[Records from a collection]
- Opening Delimiter -

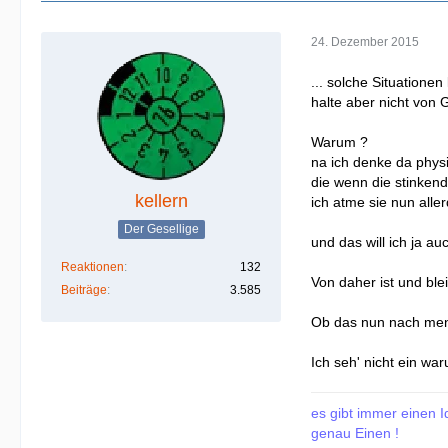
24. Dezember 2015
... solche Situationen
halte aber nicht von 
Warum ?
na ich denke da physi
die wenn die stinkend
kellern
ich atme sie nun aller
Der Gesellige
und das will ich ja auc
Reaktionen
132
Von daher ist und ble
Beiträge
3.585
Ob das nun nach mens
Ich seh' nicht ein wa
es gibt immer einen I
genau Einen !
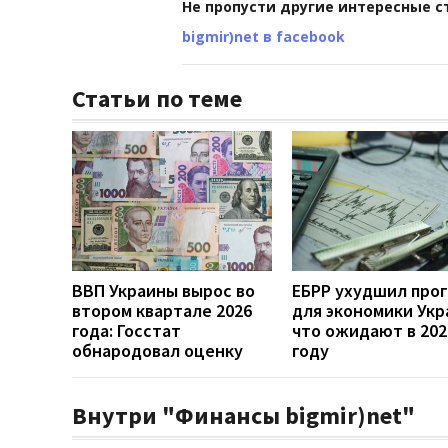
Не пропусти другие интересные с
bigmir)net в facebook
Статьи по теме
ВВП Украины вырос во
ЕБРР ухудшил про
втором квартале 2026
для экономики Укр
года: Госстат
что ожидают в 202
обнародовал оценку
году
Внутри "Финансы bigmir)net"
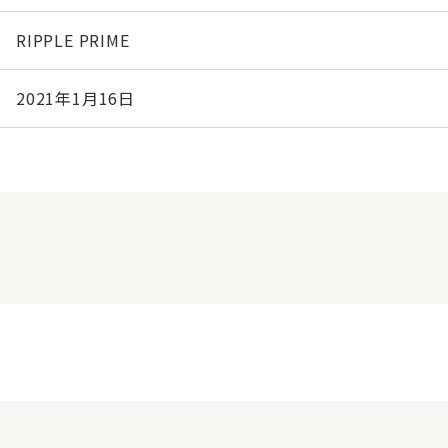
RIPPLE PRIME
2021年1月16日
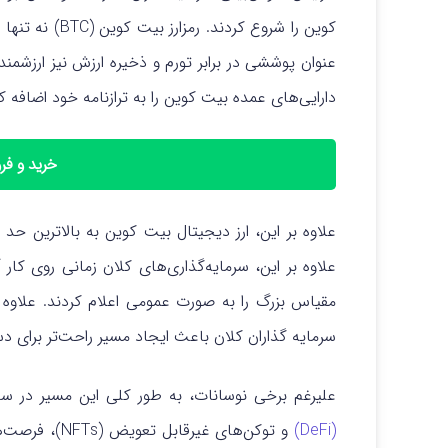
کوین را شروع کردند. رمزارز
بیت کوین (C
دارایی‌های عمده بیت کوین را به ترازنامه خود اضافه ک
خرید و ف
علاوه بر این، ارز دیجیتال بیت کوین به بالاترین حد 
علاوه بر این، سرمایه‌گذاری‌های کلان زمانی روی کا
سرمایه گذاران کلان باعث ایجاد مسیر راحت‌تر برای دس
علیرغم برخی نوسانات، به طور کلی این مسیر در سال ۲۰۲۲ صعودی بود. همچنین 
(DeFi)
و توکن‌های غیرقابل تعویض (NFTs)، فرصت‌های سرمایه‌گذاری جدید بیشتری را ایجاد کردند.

- Closing Delimiter -
- Opening Delimiter -

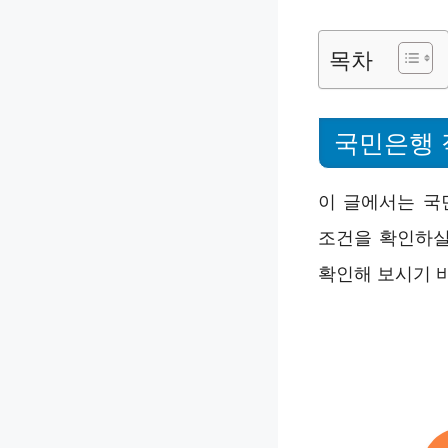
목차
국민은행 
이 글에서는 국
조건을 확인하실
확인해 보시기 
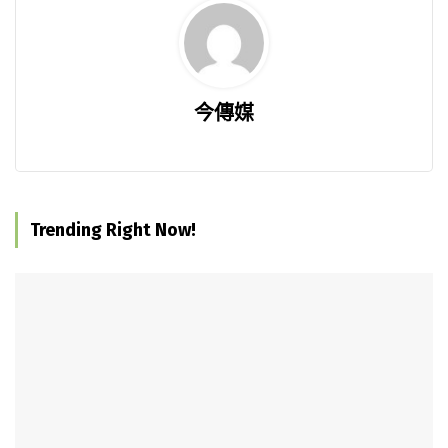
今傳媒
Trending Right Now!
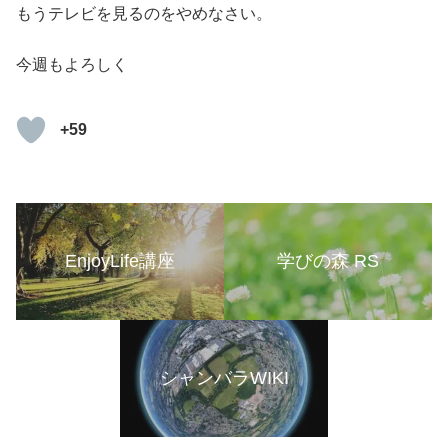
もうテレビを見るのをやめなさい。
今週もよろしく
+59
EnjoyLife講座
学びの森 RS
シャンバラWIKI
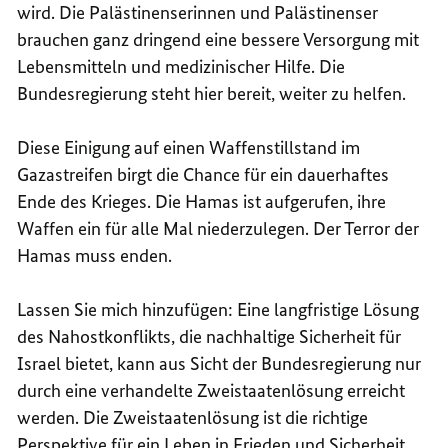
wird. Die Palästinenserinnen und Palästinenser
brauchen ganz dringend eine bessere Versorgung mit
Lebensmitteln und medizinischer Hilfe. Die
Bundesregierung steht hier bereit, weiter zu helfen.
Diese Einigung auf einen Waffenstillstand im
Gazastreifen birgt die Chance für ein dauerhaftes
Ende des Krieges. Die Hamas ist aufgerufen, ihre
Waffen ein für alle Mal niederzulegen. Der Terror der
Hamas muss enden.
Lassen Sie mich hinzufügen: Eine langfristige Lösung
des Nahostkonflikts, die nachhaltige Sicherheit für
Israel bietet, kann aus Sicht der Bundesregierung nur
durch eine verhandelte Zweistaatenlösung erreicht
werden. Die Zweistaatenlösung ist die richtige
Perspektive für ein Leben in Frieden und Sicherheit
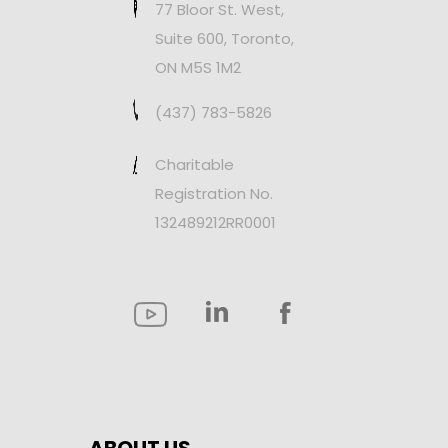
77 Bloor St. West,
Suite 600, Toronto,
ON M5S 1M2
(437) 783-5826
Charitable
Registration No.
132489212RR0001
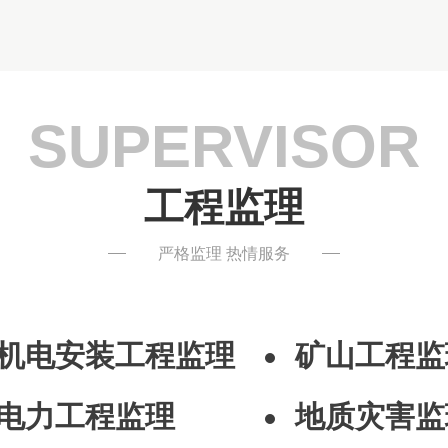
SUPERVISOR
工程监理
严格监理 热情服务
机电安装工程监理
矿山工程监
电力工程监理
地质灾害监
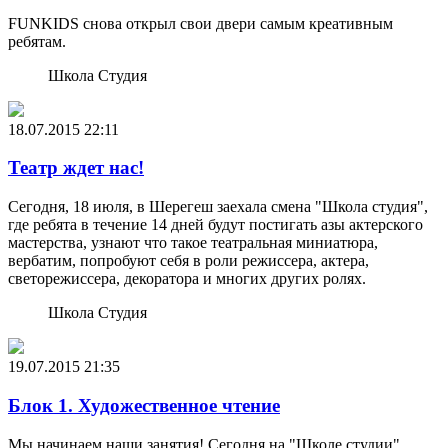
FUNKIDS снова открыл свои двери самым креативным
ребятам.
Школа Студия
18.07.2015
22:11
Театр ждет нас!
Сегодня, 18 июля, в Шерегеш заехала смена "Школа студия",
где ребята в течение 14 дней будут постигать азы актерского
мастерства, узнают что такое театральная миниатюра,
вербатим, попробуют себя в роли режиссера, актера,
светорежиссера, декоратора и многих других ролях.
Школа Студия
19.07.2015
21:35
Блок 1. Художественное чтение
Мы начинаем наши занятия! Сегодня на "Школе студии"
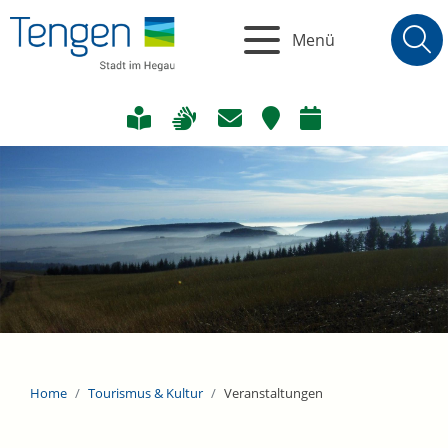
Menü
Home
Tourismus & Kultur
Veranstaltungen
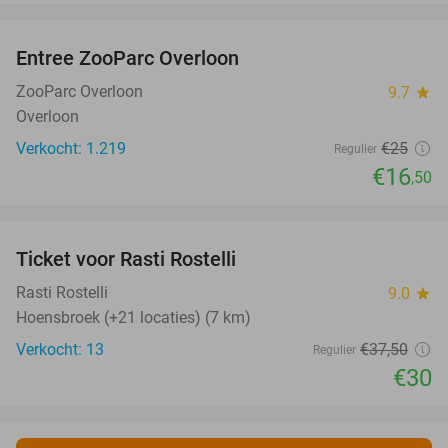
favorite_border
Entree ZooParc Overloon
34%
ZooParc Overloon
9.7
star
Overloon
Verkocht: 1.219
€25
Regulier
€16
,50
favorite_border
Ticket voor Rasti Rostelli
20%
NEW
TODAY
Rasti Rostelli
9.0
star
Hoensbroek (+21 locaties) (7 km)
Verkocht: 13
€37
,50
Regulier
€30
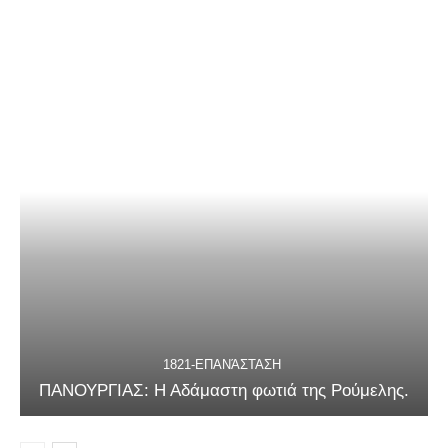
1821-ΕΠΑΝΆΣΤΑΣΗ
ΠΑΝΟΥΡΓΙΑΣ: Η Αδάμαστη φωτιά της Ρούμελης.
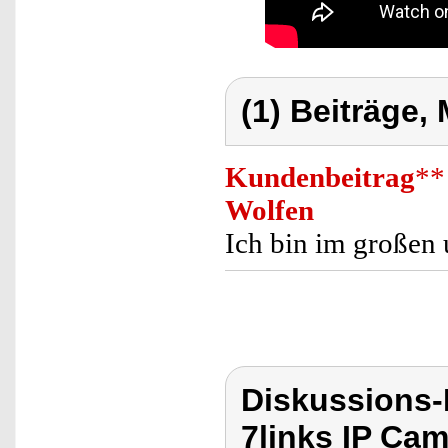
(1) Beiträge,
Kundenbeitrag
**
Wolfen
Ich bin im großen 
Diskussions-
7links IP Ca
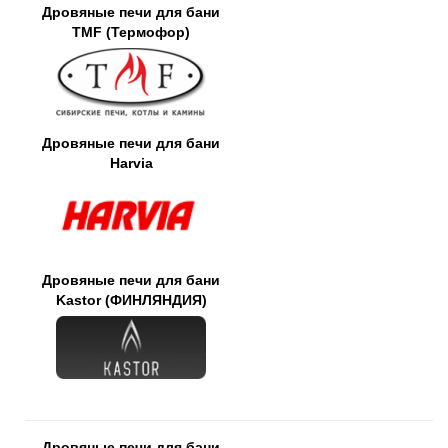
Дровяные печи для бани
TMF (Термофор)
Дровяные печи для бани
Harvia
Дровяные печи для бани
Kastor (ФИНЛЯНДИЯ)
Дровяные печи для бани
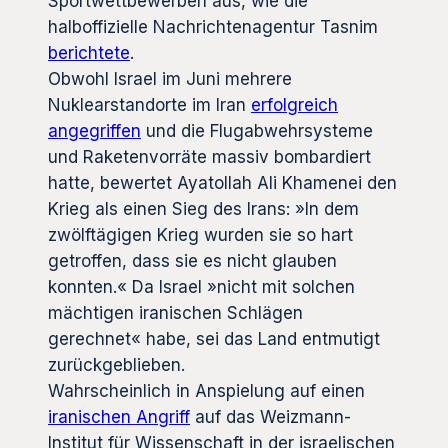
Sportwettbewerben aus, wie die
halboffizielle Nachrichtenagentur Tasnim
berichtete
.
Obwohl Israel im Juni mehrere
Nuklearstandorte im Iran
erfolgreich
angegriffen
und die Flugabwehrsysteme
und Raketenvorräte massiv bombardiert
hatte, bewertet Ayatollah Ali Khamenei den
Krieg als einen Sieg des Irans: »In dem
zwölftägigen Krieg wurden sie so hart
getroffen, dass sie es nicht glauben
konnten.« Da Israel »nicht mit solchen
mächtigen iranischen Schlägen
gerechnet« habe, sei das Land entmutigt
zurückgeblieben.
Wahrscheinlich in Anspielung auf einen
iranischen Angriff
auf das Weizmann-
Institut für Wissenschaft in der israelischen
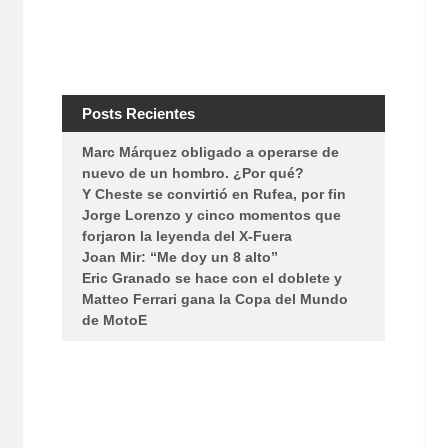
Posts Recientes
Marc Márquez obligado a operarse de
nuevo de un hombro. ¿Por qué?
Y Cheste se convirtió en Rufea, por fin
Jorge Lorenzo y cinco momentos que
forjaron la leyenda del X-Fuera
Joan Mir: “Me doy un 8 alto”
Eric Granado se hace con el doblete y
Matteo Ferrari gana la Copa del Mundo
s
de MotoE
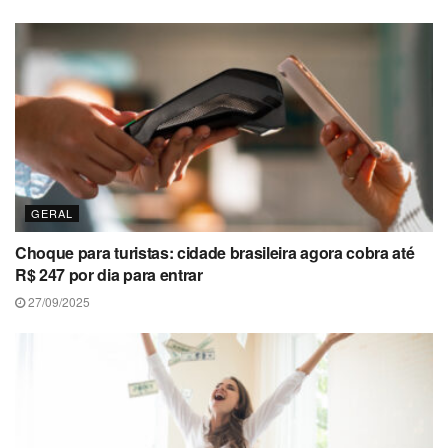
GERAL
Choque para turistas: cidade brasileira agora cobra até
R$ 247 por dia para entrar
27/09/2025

- Closing Delimiter -
- Opening Delimiter -

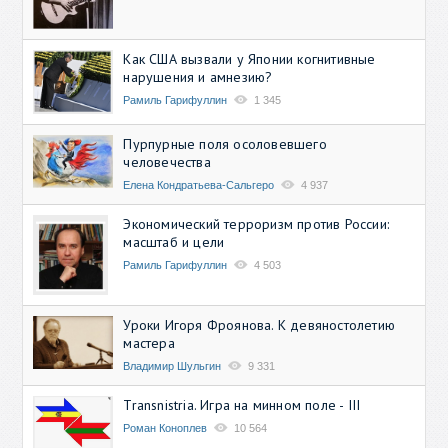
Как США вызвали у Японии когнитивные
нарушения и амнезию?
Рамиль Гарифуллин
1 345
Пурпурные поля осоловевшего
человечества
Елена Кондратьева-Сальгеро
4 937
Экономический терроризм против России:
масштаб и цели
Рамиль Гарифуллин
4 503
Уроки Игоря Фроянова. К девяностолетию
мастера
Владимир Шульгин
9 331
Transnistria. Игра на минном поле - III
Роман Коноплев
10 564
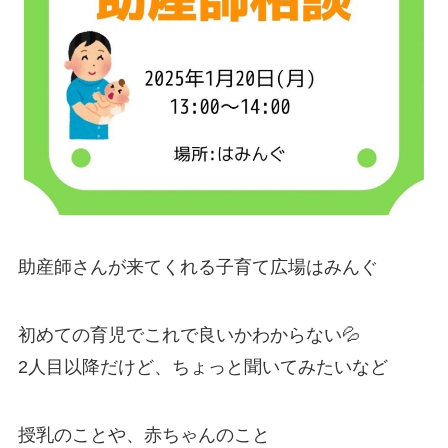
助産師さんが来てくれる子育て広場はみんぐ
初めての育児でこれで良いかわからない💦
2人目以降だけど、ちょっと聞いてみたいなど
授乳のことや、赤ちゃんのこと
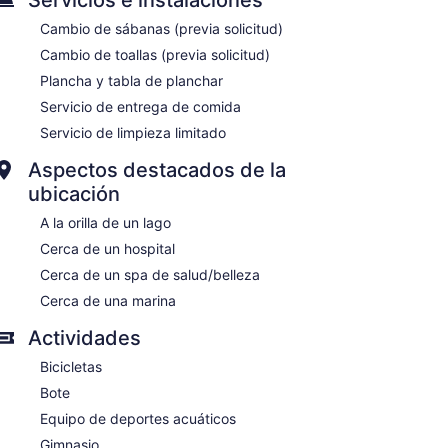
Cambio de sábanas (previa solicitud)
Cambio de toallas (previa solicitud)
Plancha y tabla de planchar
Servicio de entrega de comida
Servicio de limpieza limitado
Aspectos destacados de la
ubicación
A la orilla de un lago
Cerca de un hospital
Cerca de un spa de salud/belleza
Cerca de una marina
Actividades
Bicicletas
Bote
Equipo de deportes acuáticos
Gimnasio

- Closing Delimiter -

▸ **ACTIVITY**: Using the entries above, transcribe exactly from the line that has "24. Dezember 2015" through the line that has "обнародовал оценку". Pictures are dropped.

▸ **TASK RESULT**:
24. Dezember 2015
... solche Situationen
halte aber nicht von 
Warum ?
na ich denke da physi
die wenn die stinkend
kellern
ich atme sie nun aller
Der Gesellige
und das will ich ja auc
Reaktionen
132
Von daher ist und ble
Beiträge
3.585
Ob das nun nach mens
Ich seh' nicht ein wa
es gibt immer einen I
genau Einen !
Не пропусти другие интересные с
bigmir)net в facebook
Статьи по теме
ВВП Украины вырос во
ЕБРР ухудшил про
втором квартале 2026
для экономики Укр
года: Госстат
что ожидают в 202
обнародовал оценку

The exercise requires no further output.